1Radiation Oncology, Medical College of Wisconsin, Milwaukee, WI, USA

2Cancer Center, Union Hospital, Tongji Medical College, Huazhong University of Science and Technology, Wuhan, China

3Radiology, Medical College of Wisconsin, Milwaukee, WI, USA

Correspondence to:

X. Allen Li, email: [email protected]

Keywords: cervical cancer; MRI for radiation planning; gross tumor volume delineation; external beam radiation therapy

Received: October 11, 2017     Accepted: November 26, 2017     Published: January 06, 2018

ABSTRACT

Background: Accurate delineation of the gross tumor volumes (GTV) is a prerequisite for precise radiotherapy planning and delivery. Different MRI sequences have different advantages and limitations in their ability to discriminate primary cervical tumor from normal tissue. The purpose of this work is to determine appropriate MRI techniques for GTV delineation for external-beam radiation therapy of locally advanced cervical cancer (LACC).

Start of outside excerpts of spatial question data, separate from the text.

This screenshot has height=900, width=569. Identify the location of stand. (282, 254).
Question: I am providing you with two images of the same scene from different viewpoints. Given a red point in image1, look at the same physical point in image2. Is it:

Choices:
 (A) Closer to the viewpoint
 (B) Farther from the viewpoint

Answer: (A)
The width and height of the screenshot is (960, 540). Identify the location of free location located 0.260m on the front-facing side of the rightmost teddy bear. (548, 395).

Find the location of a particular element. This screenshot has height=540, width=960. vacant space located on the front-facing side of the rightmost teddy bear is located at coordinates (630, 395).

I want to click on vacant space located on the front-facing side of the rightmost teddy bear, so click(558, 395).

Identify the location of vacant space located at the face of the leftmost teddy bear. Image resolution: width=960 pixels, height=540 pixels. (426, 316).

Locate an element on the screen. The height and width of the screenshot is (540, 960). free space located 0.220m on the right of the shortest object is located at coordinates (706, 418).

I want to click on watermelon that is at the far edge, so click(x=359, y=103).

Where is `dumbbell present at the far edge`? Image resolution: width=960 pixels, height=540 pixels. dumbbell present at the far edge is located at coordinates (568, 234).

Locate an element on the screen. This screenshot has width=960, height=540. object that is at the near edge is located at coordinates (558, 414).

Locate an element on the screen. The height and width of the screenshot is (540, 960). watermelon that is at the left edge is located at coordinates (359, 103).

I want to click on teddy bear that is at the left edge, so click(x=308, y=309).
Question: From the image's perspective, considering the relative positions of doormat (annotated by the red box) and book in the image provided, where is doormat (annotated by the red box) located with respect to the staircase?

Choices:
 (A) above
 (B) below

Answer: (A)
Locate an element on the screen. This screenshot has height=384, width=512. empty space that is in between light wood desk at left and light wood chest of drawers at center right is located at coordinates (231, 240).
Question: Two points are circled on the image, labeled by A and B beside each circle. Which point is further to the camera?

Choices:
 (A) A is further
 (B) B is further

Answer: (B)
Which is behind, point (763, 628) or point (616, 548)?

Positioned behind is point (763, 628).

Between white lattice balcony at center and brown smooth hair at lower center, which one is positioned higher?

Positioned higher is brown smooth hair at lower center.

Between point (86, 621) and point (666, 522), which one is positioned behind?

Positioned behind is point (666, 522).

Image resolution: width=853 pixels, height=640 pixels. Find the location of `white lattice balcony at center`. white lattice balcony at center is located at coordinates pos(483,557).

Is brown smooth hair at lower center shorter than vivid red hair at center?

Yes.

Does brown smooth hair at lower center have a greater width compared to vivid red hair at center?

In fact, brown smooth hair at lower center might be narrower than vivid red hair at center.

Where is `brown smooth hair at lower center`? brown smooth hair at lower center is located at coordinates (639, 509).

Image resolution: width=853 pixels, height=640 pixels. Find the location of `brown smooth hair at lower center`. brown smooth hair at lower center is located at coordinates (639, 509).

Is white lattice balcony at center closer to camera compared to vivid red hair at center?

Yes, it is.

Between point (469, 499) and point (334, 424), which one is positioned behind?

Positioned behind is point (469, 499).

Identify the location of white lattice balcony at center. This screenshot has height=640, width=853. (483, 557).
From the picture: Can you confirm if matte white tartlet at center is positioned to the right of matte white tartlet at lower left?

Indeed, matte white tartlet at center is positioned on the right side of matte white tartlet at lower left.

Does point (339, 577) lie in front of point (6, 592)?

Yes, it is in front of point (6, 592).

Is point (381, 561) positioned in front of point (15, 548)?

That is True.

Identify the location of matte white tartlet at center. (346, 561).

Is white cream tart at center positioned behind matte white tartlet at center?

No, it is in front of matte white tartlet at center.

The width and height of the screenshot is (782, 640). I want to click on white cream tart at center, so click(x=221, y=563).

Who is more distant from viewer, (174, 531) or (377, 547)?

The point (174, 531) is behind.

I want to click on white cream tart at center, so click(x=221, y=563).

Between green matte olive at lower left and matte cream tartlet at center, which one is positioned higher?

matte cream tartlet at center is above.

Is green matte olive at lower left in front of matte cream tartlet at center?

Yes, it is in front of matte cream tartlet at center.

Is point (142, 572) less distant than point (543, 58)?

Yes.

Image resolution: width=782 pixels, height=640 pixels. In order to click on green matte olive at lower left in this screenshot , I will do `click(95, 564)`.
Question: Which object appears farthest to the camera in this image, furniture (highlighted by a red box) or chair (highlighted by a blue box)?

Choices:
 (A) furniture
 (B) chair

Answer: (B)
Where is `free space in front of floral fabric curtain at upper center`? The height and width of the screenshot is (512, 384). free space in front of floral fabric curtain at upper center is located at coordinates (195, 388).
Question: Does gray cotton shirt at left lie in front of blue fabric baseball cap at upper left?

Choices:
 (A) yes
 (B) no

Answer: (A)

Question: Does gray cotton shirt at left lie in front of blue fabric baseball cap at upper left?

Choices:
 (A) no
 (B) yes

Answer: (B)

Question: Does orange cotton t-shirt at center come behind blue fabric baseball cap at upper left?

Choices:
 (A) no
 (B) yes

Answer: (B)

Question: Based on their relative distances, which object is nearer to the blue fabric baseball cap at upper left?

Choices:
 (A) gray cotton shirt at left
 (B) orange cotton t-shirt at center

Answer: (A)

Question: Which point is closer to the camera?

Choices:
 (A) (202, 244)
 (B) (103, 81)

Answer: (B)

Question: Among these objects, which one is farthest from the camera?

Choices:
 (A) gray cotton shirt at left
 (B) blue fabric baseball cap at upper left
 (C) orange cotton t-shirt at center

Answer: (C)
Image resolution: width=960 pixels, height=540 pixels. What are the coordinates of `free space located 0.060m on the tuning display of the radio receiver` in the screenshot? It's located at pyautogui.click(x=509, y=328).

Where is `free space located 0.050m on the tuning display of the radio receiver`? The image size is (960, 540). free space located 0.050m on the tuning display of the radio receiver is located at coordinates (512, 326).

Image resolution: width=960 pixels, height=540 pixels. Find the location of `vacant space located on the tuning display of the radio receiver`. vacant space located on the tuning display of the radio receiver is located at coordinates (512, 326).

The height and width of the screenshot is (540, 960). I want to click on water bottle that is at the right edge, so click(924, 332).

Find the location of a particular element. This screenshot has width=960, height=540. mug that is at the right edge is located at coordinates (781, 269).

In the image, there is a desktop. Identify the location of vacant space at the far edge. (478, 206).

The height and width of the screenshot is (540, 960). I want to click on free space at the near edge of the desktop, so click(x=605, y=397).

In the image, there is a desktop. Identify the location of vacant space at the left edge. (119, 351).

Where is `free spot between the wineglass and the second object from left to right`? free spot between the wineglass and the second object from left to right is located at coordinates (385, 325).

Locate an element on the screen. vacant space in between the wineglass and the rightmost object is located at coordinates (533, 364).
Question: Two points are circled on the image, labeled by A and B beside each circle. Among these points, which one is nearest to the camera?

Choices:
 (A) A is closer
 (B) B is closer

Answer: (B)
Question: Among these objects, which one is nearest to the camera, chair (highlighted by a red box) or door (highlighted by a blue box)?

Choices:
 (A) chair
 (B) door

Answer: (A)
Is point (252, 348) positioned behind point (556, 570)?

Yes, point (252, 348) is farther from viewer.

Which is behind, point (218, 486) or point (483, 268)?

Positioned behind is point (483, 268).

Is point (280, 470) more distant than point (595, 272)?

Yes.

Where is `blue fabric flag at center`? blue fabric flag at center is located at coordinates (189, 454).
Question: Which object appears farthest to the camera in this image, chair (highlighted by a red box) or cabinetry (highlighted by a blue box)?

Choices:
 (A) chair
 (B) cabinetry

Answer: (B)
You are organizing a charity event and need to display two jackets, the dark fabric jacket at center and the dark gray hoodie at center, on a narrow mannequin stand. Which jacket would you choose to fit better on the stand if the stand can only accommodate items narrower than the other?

Materials and Methods: GTVs were delineated on the MRI, CT, and PET images acquired for 23 LACC patients in treatment positions to obtain GTVs on CT (GTV-CT), on various MRI sequences including T1 (GTV-T1), T2 (GTV-T2), T1 with fat suppression and contrast (GTV-T1F+), DWI-ADC (GTV-ADC) and on PET were generated using the threshold of 40% of maximum SUV (GTV-SUV40%) as well as SUV of 2.5 (GTV-SUV2.5). MRI, CT and PET were registered for comparison. The GTVs defined by MRI were compared using the overlap ratio (OR) and relative volume ratio (RVR). The union of GTV-T2 and GTV-ADC was generated to represent the MRI-based GTV (GTV-MRI).

Results: The differences between GTV-T2 and other MRI GTVs are significant (P < 0.05). The average ORs for GTV-T1, GTV-T1F+, and GTV-ADC related to GTV-T2 were 86.3%, 81.6%, and 61.6% with the corresponding average RVRs 113.8%, 112.3% and 77.2%, respectively. There is no significant difference between GTV-T1 and GTV-T1F+. GTV-ADC was generally smaller than GTV-T2, however, encompassed suspicious regions that are uncovered in GTV-T2 (up to 16% of GTV-T2) because of different imaging mechanisms. There was significant difference between GTV-MRI, GTV-SUV2.5, GTV-SUV40%, and GTV-CT. On average, GTV-MRI is 18.4% smaller than GTV-CT.

Conclusions: MRI provides improved visualization of disease over CT or PET for cervical cancer. The GTV from the union of GTV-T2 and GTV-ADC provides a reasonable GTV including tumor region defined anatomically and functionally with MRI and substantially reduces the conventional GTV defined on CT.